Robert Edward Smith is a New England composer and performer, now living in Boston. He serves as the Composer in Residence at Trinity College Chapel in Hartford, CT. Please go to http://www.robertedwardsmith.com/ for more information and to view his commercially published as well as his self-published works. I have heard numbers of Robert Edward Smith’s orchestral and chamber works. It was especially satisfying for me to attend the Boston premiere of his chamber opera A Place of Beauty, based on the life of Isabella Stewart Gardner.
Unto Us a Boy Is Born
SAB, a cappella
Text: Latin Carol, 15th Century, translated by Percy Dearmer
Robert Edward Smith provides a fresh, simply-conceived setting of a well-known English carol text. SAB voicings often feel musically compromised, but “Unto Us a Boy Is Born” gives the singers graceful and pleasing part writing. The alto and bass parts are rhythmically independent, and Smith offers satisfying changes in texture: homophony, unison writing and a bit of imitation. A welcome addition to SAB compositions for the Christmas season.

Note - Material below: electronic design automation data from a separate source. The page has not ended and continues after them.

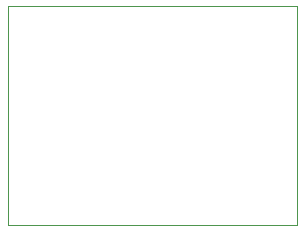
<source format=gbp>
G04 Layer_Color=128*
%FSAX44Y44*%
%MOMM*%
G71*
G01*
G75*
%ADD20C,0.1016*%
D20*
X00020000Y00000000D02*
X00265000D01*
Y00185000D01*
X00020000D02*
X00265000D01*
X00020000Y00000000D02*
Y00185000D01*
M02*

</source>
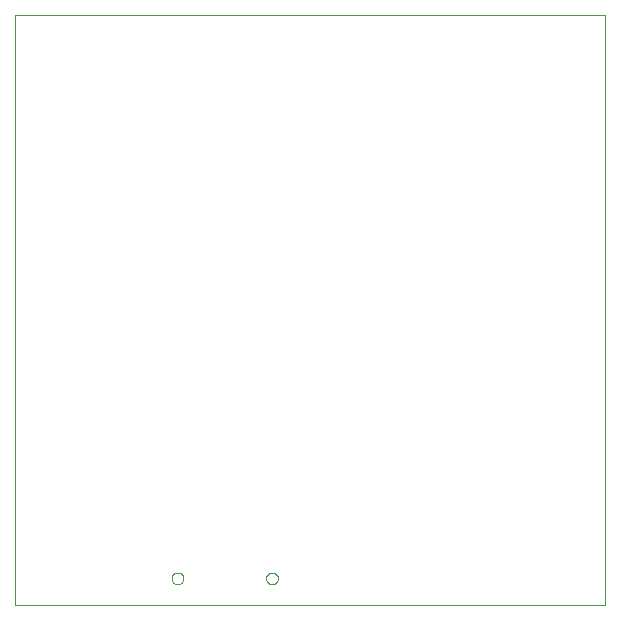
<source format=gbp>
G75*
%MOIN*%
%OFA0B0*%
%FSLAX25Y25*%
%IPPOS*%
%LPD*%
%AMOC8*
5,1,8,0,0,1.08239X$1,22.5*
%
%ADD10C,0.00000*%
D10*
X0001800Y0001800D02*
X0001800Y0198650D01*
X0198650Y0198650D01*
X0198650Y0001800D01*
X0001800Y0001800D01*
X0054083Y0010737D02*
X0054085Y0010825D01*
X0054091Y0010913D01*
X0054101Y0011001D01*
X0054115Y0011089D01*
X0054132Y0011175D01*
X0054154Y0011261D01*
X0054179Y0011345D01*
X0054209Y0011429D01*
X0054241Y0011511D01*
X0054278Y0011591D01*
X0054318Y0011670D01*
X0054362Y0011747D01*
X0054409Y0011822D01*
X0054459Y0011894D01*
X0054513Y0011965D01*
X0054569Y0012032D01*
X0054629Y0012098D01*
X0054691Y0012160D01*
X0054757Y0012220D01*
X0054824Y0012276D01*
X0054895Y0012330D01*
X0054967Y0012380D01*
X0055042Y0012427D01*
X0055119Y0012471D01*
X0055198Y0012511D01*
X0055278Y0012548D01*
X0055360Y0012580D01*
X0055444Y0012610D01*
X0055528Y0012635D01*
X0055614Y0012657D01*
X0055700Y0012674D01*
X0055788Y0012688D01*
X0055876Y0012698D01*
X0055964Y0012704D01*
X0056052Y0012706D01*
X0056140Y0012704D01*
X0056228Y0012698D01*
X0056316Y0012688D01*
X0056404Y0012674D01*
X0056490Y0012657D01*
X0056576Y0012635D01*
X0056660Y0012610D01*
X0056744Y0012580D01*
X0056826Y0012548D01*
X0056906Y0012511D01*
X0056985Y0012471D01*
X0057062Y0012427D01*
X0057137Y0012380D01*
X0057209Y0012330D01*
X0057280Y0012276D01*
X0057347Y0012220D01*
X0057413Y0012160D01*
X0057475Y0012098D01*
X0057535Y0012032D01*
X0057591Y0011965D01*
X0057645Y0011894D01*
X0057695Y0011822D01*
X0057742Y0011747D01*
X0057786Y0011670D01*
X0057826Y0011591D01*
X0057863Y0011511D01*
X0057895Y0011429D01*
X0057925Y0011345D01*
X0057950Y0011261D01*
X0057972Y0011175D01*
X0057989Y0011089D01*
X0058003Y0011001D01*
X0058013Y0010913D01*
X0058019Y0010825D01*
X0058021Y0010737D01*
X0058019Y0010649D01*
X0058013Y0010561D01*
X0058003Y0010473D01*
X0057989Y0010385D01*
X0057972Y0010299D01*
X0057950Y0010213D01*
X0057925Y0010129D01*
X0057895Y0010045D01*
X0057863Y0009963D01*
X0057826Y0009883D01*
X0057786Y0009804D01*
X0057742Y0009727D01*
X0057695Y0009652D01*
X0057645Y0009580D01*
X0057591Y0009509D01*
X0057535Y0009442D01*
X0057475Y0009376D01*
X0057413Y0009314D01*
X0057347Y0009254D01*
X0057280Y0009198D01*
X0057209Y0009144D01*
X0057137Y0009094D01*
X0057062Y0009047D01*
X0056985Y0009003D01*
X0056906Y0008963D01*
X0056826Y0008926D01*
X0056744Y0008894D01*
X0056660Y0008864D01*
X0056576Y0008839D01*
X0056490Y0008817D01*
X0056404Y0008800D01*
X0056316Y0008786D01*
X0056228Y0008776D01*
X0056140Y0008770D01*
X0056052Y0008768D01*
X0055964Y0008770D01*
X0055876Y0008776D01*
X0055788Y0008786D01*
X0055700Y0008800D01*
X0055614Y0008817D01*
X0055528Y0008839D01*
X0055444Y0008864D01*
X0055360Y0008894D01*
X0055278Y0008926D01*
X0055198Y0008963D01*
X0055119Y0009003D01*
X0055042Y0009047D01*
X0054967Y0009094D01*
X0054895Y0009144D01*
X0054824Y0009198D01*
X0054757Y0009254D01*
X0054691Y0009314D01*
X0054629Y0009376D01*
X0054569Y0009442D01*
X0054513Y0009509D01*
X0054459Y0009580D01*
X0054409Y0009652D01*
X0054362Y0009727D01*
X0054318Y0009804D01*
X0054278Y0009883D01*
X0054241Y0009963D01*
X0054209Y0010045D01*
X0054179Y0010129D01*
X0054154Y0010213D01*
X0054132Y0010299D01*
X0054115Y0010385D01*
X0054101Y0010473D01*
X0054091Y0010561D01*
X0054085Y0010649D01*
X0054083Y0010737D01*
X0085579Y0010737D02*
X0085581Y0010825D01*
X0085587Y0010913D01*
X0085597Y0011001D01*
X0085611Y0011089D01*
X0085628Y0011175D01*
X0085650Y0011261D01*
X0085675Y0011345D01*
X0085705Y0011429D01*
X0085737Y0011511D01*
X0085774Y0011591D01*
X0085814Y0011670D01*
X0085858Y0011747D01*
X0085905Y0011822D01*
X0085955Y0011894D01*
X0086009Y0011965D01*
X0086065Y0012032D01*
X0086125Y0012098D01*
X0086187Y0012160D01*
X0086253Y0012220D01*
X0086320Y0012276D01*
X0086391Y0012330D01*
X0086463Y0012380D01*
X0086538Y0012427D01*
X0086615Y0012471D01*
X0086694Y0012511D01*
X0086774Y0012548D01*
X0086856Y0012580D01*
X0086940Y0012610D01*
X0087024Y0012635D01*
X0087110Y0012657D01*
X0087196Y0012674D01*
X0087284Y0012688D01*
X0087372Y0012698D01*
X0087460Y0012704D01*
X0087548Y0012706D01*
X0087636Y0012704D01*
X0087724Y0012698D01*
X0087812Y0012688D01*
X0087900Y0012674D01*
X0087986Y0012657D01*
X0088072Y0012635D01*
X0088156Y0012610D01*
X0088240Y0012580D01*
X0088322Y0012548D01*
X0088402Y0012511D01*
X0088481Y0012471D01*
X0088558Y0012427D01*
X0088633Y0012380D01*
X0088705Y0012330D01*
X0088776Y0012276D01*
X0088843Y0012220D01*
X0088909Y0012160D01*
X0088971Y0012098D01*
X0089031Y0012032D01*
X0089087Y0011965D01*
X0089141Y0011894D01*
X0089191Y0011822D01*
X0089238Y0011747D01*
X0089282Y0011670D01*
X0089322Y0011591D01*
X0089359Y0011511D01*
X0089391Y0011429D01*
X0089421Y0011345D01*
X0089446Y0011261D01*
X0089468Y0011175D01*
X0089485Y0011089D01*
X0089499Y0011001D01*
X0089509Y0010913D01*
X0089515Y0010825D01*
X0089517Y0010737D01*
X0089515Y0010649D01*
X0089509Y0010561D01*
X0089499Y0010473D01*
X0089485Y0010385D01*
X0089468Y0010299D01*
X0089446Y0010213D01*
X0089421Y0010129D01*
X0089391Y0010045D01*
X0089359Y0009963D01*
X0089322Y0009883D01*
X0089282Y0009804D01*
X0089238Y0009727D01*
X0089191Y0009652D01*
X0089141Y0009580D01*
X0089087Y0009509D01*
X0089031Y0009442D01*
X0088971Y0009376D01*
X0088909Y0009314D01*
X0088843Y0009254D01*
X0088776Y0009198D01*
X0088705Y0009144D01*
X0088633Y0009094D01*
X0088558Y0009047D01*
X0088481Y0009003D01*
X0088402Y0008963D01*
X0088322Y0008926D01*
X0088240Y0008894D01*
X0088156Y0008864D01*
X0088072Y0008839D01*
X0087986Y0008817D01*
X0087900Y0008800D01*
X0087812Y0008786D01*
X0087724Y0008776D01*
X0087636Y0008770D01*
X0087548Y0008768D01*
X0087460Y0008770D01*
X0087372Y0008776D01*
X0087284Y0008786D01*
X0087196Y0008800D01*
X0087110Y0008817D01*
X0087024Y0008839D01*
X0086940Y0008864D01*
X0086856Y0008894D01*
X0086774Y0008926D01*
X0086694Y0008963D01*
X0086615Y0009003D01*
X0086538Y0009047D01*
X0086463Y0009094D01*
X0086391Y0009144D01*
X0086320Y0009198D01*
X0086253Y0009254D01*
X0086187Y0009314D01*
X0086125Y0009376D01*
X0086065Y0009442D01*
X0086009Y0009509D01*
X0085955Y0009580D01*
X0085905Y0009652D01*
X0085858Y0009727D01*
X0085814Y0009804D01*
X0085774Y0009883D01*
X0085737Y0009963D01*
X0085705Y0010045D01*
X0085675Y0010129D01*
X0085650Y0010213D01*
X0085628Y0010299D01*
X0085611Y0010385D01*
X0085597Y0010473D01*
X0085587Y0010561D01*
X0085581Y0010649D01*
X0085579Y0010737D01*
M02*

</source>
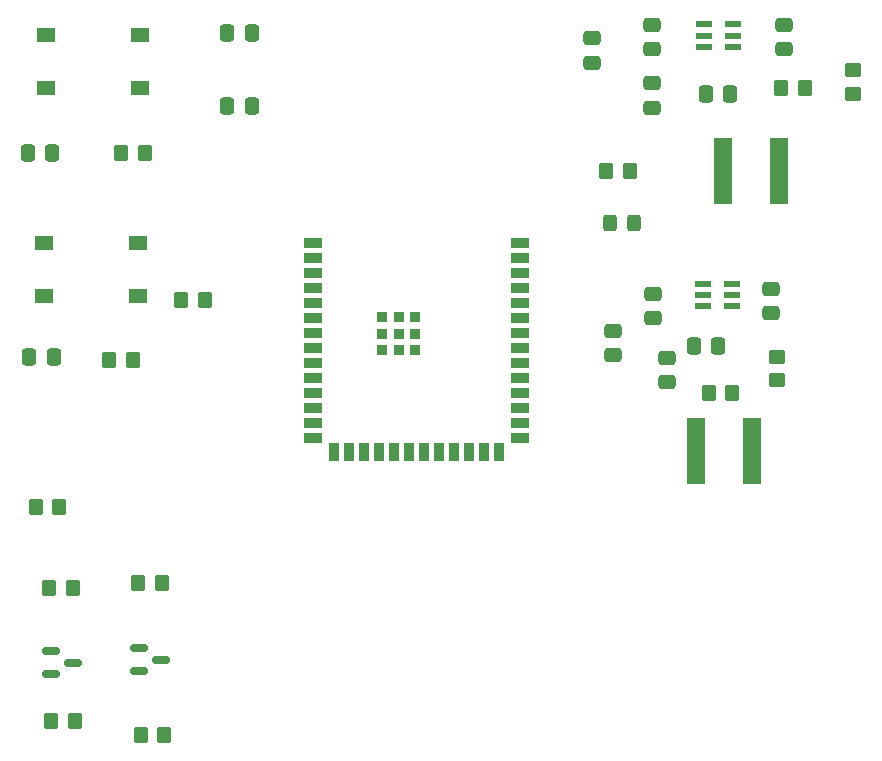
<source format=gtp>
G04 #@! TF.GenerationSoftware,KiCad,Pcbnew,7.0.7*
G04 #@! TF.CreationDate,2023-10-24T20:00:19-05:00*
G04 #@! TF.ProjectId,esp32_example,65737033-325f-4657-9861-6d706c652e6b,rev?*
G04 #@! TF.SameCoordinates,Original*
G04 #@! TF.FileFunction,Paste,Top*
G04 #@! TF.FilePolarity,Positive*
%FSLAX46Y46*%
G04 Gerber Fmt 4.6, Leading zero omitted, Abs format (unit mm)*
G04 Created by KiCad (PCBNEW 7.0.7) date 2023-10-24 20:00:19*
%MOMM*%
%LPD*%
G01*
G04 APERTURE LIST*
G04 Aperture macros list*
%AMRoundRect*
0 Rectangle with rounded corners*
0 $1 Rounding radius*
0 $2 $3 $4 $5 $6 $7 $8 $9 X,Y pos of 4 corners*
0 Add a 4 corners polygon primitive as box body*
4,1,4,$2,$3,$4,$5,$6,$7,$8,$9,$2,$3,0*
0 Add four circle primitives for the rounded corners*
1,1,$1+$1,$2,$3*
1,1,$1+$1,$4,$5*
1,1,$1+$1,$6,$7*
1,1,$1+$1,$8,$9*
0 Add four rect primitives between the rounded corners*
20,1,$1+$1,$2,$3,$4,$5,0*
20,1,$1+$1,$4,$5,$6,$7,0*
20,1,$1+$1,$6,$7,$8,$9,0*
20,1,$1+$1,$8,$9,$2,$3,0*%
G04 Aperture macros list end*
%ADD10RoundRect,0.150000X-0.587500X-0.150000X0.587500X-0.150000X0.587500X0.150000X-0.587500X0.150000X0*%
%ADD11R,1.340000X0.590000*%
%ADD12R,1.500000X0.900000*%
%ADD13R,0.900000X1.500000*%
%ADD14R,0.900000X0.900000*%
%ADD15R,1.550000X1.300000*%
%ADD16RoundRect,0.250000X0.350000X0.450000X-0.350000X0.450000X-0.350000X-0.450000X0.350000X-0.450000X0*%
%ADD17RoundRect,0.250000X-0.350000X-0.450000X0.350000X-0.450000X0.350000X0.450000X-0.350000X0.450000X0*%
%ADD18RoundRect,0.250000X0.450000X-0.350000X0.450000X0.350000X-0.450000X0.350000X-0.450000X-0.350000X0*%
%ADD19R,1.600000X5.700000*%
%ADD20RoundRect,0.250000X-0.325000X-0.450000X0.325000X-0.450000X0.325000X0.450000X-0.325000X0.450000X0*%
%ADD21RoundRect,0.250000X-0.337500X-0.475000X0.337500X-0.475000X0.337500X0.475000X-0.337500X0.475000X0*%
%ADD22RoundRect,0.250000X0.337500X0.475000X-0.337500X0.475000X-0.337500X-0.475000X0.337500X-0.475000X0*%
%ADD23RoundRect,0.250000X0.475000X-0.337500X0.475000X0.337500X-0.475000X0.337500X-0.475000X-0.337500X0*%
%ADD24RoundRect,0.250000X-0.475000X0.337500X-0.475000X-0.337500X0.475000X-0.337500X0.475000X0.337500X0*%
G04 APERTURE END LIST*
D10*
X96090500Y-104841000D03*
X96090500Y-106741000D03*
X97965500Y-105791000D03*
D11*
X146288000Y-73980000D03*
X146288000Y-74930000D03*
X146288000Y-75880000D03*
X143908000Y-75880000D03*
X143908000Y-73980000D03*
X143908000Y-74930000D03*
X143999500Y-52959000D03*
X143999500Y-52009000D03*
X143999500Y-53909000D03*
X146379500Y-53909000D03*
X146379500Y-52959000D03*
X146379500Y-52009000D03*
D12*
X110871000Y-70485000D03*
X110871000Y-71755000D03*
X110871000Y-73025000D03*
X110871000Y-74295000D03*
X110871000Y-75565000D03*
X110871000Y-76835000D03*
X110871000Y-78105000D03*
X110871000Y-79375000D03*
X110871000Y-80645000D03*
X110871000Y-81915000D03*
X110871000Y-83185000D03*
X110871000Y-84455000D03*
X110871000Y-85725000D03*
X110871000Y-86995000D03*
D13*
X112636000Y-88245000D03*
X113906000Y-88245000D03*
X115176000Y-88245000D03*
X116446000Y-88245000D03*
X117716000Y-88245000D03*
X118986000Y-88245000D03*
X120256000Y-88245000D03*
X121526000Y-88245000D03*
X122796000Y-88245000D03*
X124066000Y-88245000D03*
X125336000Y-88245000D03*
X126606000Y-88245000D03*
D12*
X128371000Y-86995000D03*
X128371000Y-85725000D03*
X128371000Y-84455000D03*
X128371000Y-83185000D03*
X128371000Y-81915000D03*
X128371000Y-80645000D03*
X128371000Y-79375000D03*
X128371000Y-78105000D03*
X128371000Y-76835000D03*
X128371000Y-75565000D03*
X128371000Y-74295000D03*
X128371000Y-73025000D03*
X128371000Y-71755000D03*
X128371000Y-70485000D03*
D14*
X116721000Y-76805000D03*
X116721000Y-78205000D03*
X116721000Y-79605000D03*
X116721000Y-79605000D03*
X118121000Y-76805000D03*
X118121000Y-76805000D03*
X118121000Y-78205000D03*
X118121000Y-79605000D03*
X119521000Y-76805000D03*
X119521000Y-78205000D03*
X119521000Y-79605000D03*
D15*
X96050000Y-70521000D03*
X88100000Y-70521000D03*
X96050000Y-75021000D03*
X88100000Y-75021000D03*
X96177000Y-52868000D03*
X88227000Y-52868000D03*
X96177000Y-57368000D03*
X88227000Y-57368000D03*
D16*
X95615000Y-80391000D03*
X93615000Y-80391000D03*
X96631000Y-62865000D03*
X94631000Y-62865000D03*
X98028000Y-99314000D03*
X96028000Y-99314000D03*
X88535000Y-99695000D03*
X90535000Y-99695000D03*
D17*
X89376000Y-92837000D03*
X87376000Y-92837000D03*
X98266000Y-112141000D03*
X96266000Y-112141000D03*
D16*
X90662000Y-110998000D03*
X88662000Y-110998000D03*
D17*
X99711000Y-75311000D03*
X101711000Y-75311000D03*
D18*
X150114000Y-80153000D03*
X150114000Y-82153000D03*
D17*
X144352000Y-83185000D03*
X146352000Y-83185000D03*
X135652000Y-64389000D03*
X137652000Y-64389000D03*
D18*
X156591000Y-57896000D03*
X156591000Y-55896000D03*
D17*
X150511000Y-57404000D03*
X152511000Y-57404000D03*
D10*
X88676000Y-105095000D03*
X88676000Y-106995000D03*
X90551000Y-106045000D03*
D19*
X148019000Y-88138000D03*
X143319000Y-88138000D03*
X150305000Y-64389000D03*
X145605000Y-64389000D03*
D20*
X136008000Y-68834000D03*
X138058000Y-68834000D03*
D21*
X103589000Y-58928000D03*
X105664000Y-58928000D03*
X103589000Y-52705000D03*
X105664000Y-52705000D03*
D22*
X88900000Y-80137000D03*
X86825000Y-80137000D03*
X88794500Y-62865000D03*
X86719500Y-62865000D03*
D23*
X140843000Y-80242500D03*
X140843000Y-82317500D03*
X136271000Y-77956500D03*
X136271000Y-80031500D03*
D21*
X145182500Y-79248000D03*
X143107500Y-79248000D03*
D24*
X149606000Y-76475500D03*
X149606000Y-74400500D03*
D23*
X139637000Y-74803000D03*
X139637000Y-76878000D03*
X139573000Y-59076500D03*
X139573000Y-57001500D03*
X134493000Y-55245000D03*
X134493000Y-53170000D03*
D21*
X144102000Y-57912000D03*
X146177000Y-57912000D03*
D24*
X150749000Y-52027000D03*
X150749000Y-54102000D03*
D23*
X139573000Y-54123500D03*
X139573000Y-52048500D03*
M02*

</source>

The Great Creator of the Worlds
SATB, a cappella
Text: Epistle to Diognetus, 2nd Century, translated by F. Bland Tucker
The Epistle to Diognetus dates from the second century by an anonymous Christian apologist and (perhaps) a student of St. Paul. Robert Smith sets F. Bland Tucker’s translation of the original Greek text in a straightforward, syllabic, homo-rhythmic style. Occasional out-of-key chords bring harmonic interest to the overall C major tonality. The simplicity of the setting allows the singers to deliver this beautiful text in a clear and effective way. “The Great Creator of the Worlds” could be selected for performance during Advent.
O Sacrum Convivium
SSATB, a cappella
Text: Thomas Aquinas, 13th Century
Robert Smith’s Renaissance style “O Sacrum Convivium” recalls the exuberance of the figures of the Gregorian chant setting of this text. The five independent voices are sometimes imitative but often join together in a more homophonic texture to emphasize the text. Solidly in A flat major, the harmony sometimes surprises the listener (and the singer, perhaps) moving to out-of-key chords. An “Alleluia” section brings the work to a close. Composed for the Cathedral of St. Philip in Atlanta, the “O Sacred Feast” text honors the Eucharist and is especially appropriate for the Feast of Corpus Christi. Skilled, independent singers would find this work satisfying to perform.
Blessed Be the Lord
SATB, with organ
Text: Psalm 31: 21-24
“Blessed Be the Lord” is a song of thanksgiving to the Lord for support. Interesting play between voices and organ, variety of texture, change in mode and satisfying writing for the singers combine to make “Blessed Be the Lord” an effective, pleasing work to perform and hear. The organ provides bell-like interpolations between the Anglican chant style phrases and harmonic support for the unison and more polyphonic choral phrases. The challenge to the singers in “Blessed Be the Lord” is to observe the natural text accents that Robert Smith has provided so effectively in his writing.